Oskar Moll'un sanat kariyeri İsviçre'de biyoloji okurken başladı. Bu süre zarfında kendi kendine resim yapmayı öğrendi ve sonunda bu mesleğe karar verdi. Kısa süre sonra Berlin'e taşındı ve burada Alman sanatçı ve grafik sanatçısı Lovis Corinth'in asistanı olarak çalıştı. Öğretmeni ve arkadaşı oldu ve Moll toplam üç yıl onunla kaldı. Aynı zamanda sanat çalışmalarını düzgün bir şekilde incelemeye çalıştı, ancak otodidaktik onun için her zaman çok daha önemli olmalı. Aşk hayatı da onu sanatla buluşturuyor, 1906'da öğrencisi heykeltıraş ve ressam Margarethe Haeffner ile evlendi. Marg Moll sahne adıyla ün kazandı ve kocasını Kübizm yönünde etkiledi.
Birlikte Paris'e taşındılar ve Henri Matisse ile tanıştılar, bu genç sanatçının ders verdiği Académie Matisse'in kuruluşunda yer aldılar. Savaş sırasında Moll, sayısız dışavurumcu ve mimarın üye olduğu Kasım Grubu, sanatçı derneği (adını Kasım Devrimi'nden almıştır) ve Max Liebermann liderliğindeki başka bir sanatçı grubu olan Serbest Ayrılık'ın bir üyesiydi. Yıllar sonra Moll, Breslau'daki Devlet Sanat ve El Sanatları Akademisi'nde profesör (daha sonra yönetmen) oldu ve kapanana kadar çalıştı. Daha sonra Düsseldorf Sanat Akademisi'ne transfer edildi ve burada hakaretle mücadele etmek zorunda kaldı; sonunda kovuldu ve dejenere sanat tedarikçisi olarak damgalandı, sergilerinden biri de Naziler tarafından engellendi ve eserlerine el konuldu. Bu iftiralar onu büyük bir mesleki sıkıntıya soktu ve aynı zamanda sanatçı grubu seçimini kapatmaya zorladı. Paul Klee , Wassily Kandinsky ve Max Beckmann gibi büyük ustalar bunun bir parçasıydı. O andan itibaren, o ve karısı, evleri (Picasso, Munch , Braque, Matisse ve kendisinin resimleri dahil) bir hava saldırısında yıkılana kadar Berlin'de inzivada yaşadılar. Moll'un doğduğu yer olan Brieg'e sığındılar, ancak Kızıl Ordu tarafından mülteci olarak Berlin'e geri zorlandılar. Moll, 1947'de orada öldü. Ölümünden sonraki yıl, onuruna üç anma sergisi düzenlendi.

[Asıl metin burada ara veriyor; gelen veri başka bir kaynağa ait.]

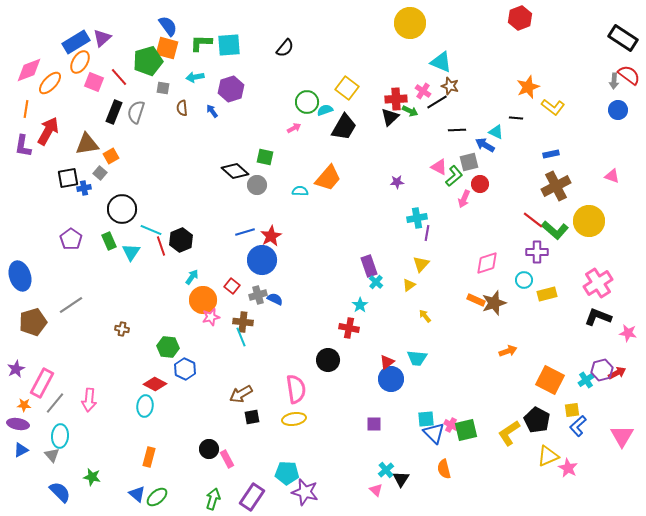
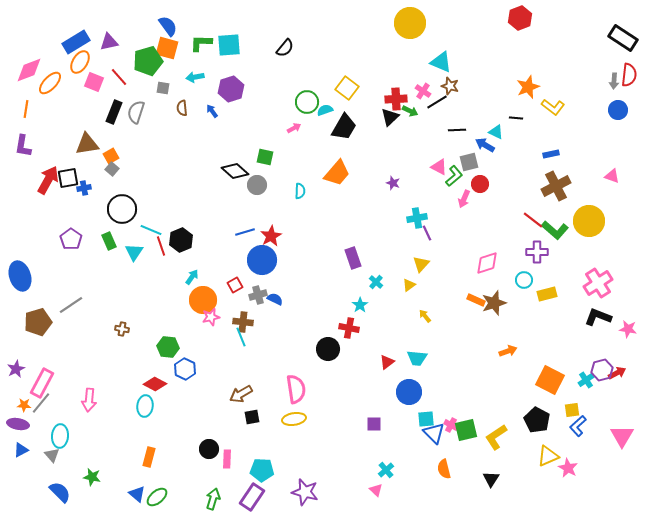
purple triangle at (102, 38): moved 7 px right, 4 px down; rotated 30 degrees clockwise
red semicircle at (629, 75): rotated 60 degrees clockwise
red arrow at (48, 131): moved 49 px down
gray square at (100, 173): moved 12 px right, 4 px up
orange trapezoid at (328, 178): moved 9 px right, 5 px up
purple star at (397, 182): moved 4 px left, 1 px down; rotated 24 degrees clockwise
cyan semicircle at (300, 191): rotated 91 degrees clockwise
purple line at (427, 233): rotated 35 degrees counterclockwise
cyan triangle at (131, 252): moved 3 px right
purple rectangle at (369, 266): moved 16 px left, 8 px up
red square at (232, 286): moved 3 px right, 1 px up; rotated 21 degrees clockwise
brown pentagon at (33, 322): moved 5 px right
pink star at (628, 333): moved 4 px up
black circle at (328, 360): moved 11 px up
blue circle at (391, 379): moved 18 px right, 13 px down
gray line at (55, 403): moved 14 px left
yellow L-shape at (509, 433): moved 13 px left, 4 px down
pink rectangle at (227, 459): rotated 30 degrees clockwise
cyan pentagon at (287, 473): moved 25 px left, 3 px up
black triangle at (401, 479): moved 90 px right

Bugüne kadar manzaraları, portreleri ve natürmortları son derece iyi bilinen Moll, soyut temsilleri ve canlı, yüksek kontrastlı renkleri ile öne çıkıyor. Motifleri genellikle süs eşyası gibi görünür. Moll, hayatı boyunca Henri Matisse ile bağlı kaldı, aynı zamanda ilk Matisse koleksiyoncularından biriydi ve sanatı ustanın etkileriyle dolu. Her zaman Empresyonist ve Kübist tarzına, özellikle Doğu Avrupa renkçiliği ve Fransız etkilerinin birleşimine sadık kaldı. Resimlerinin yaklaşık üçte ikisi İkinci Dünya Savaşı'nda yok edildi, ancak Moll hala 20. yüzyılın Avrupa resminin en önemli temsilcilerinden biri.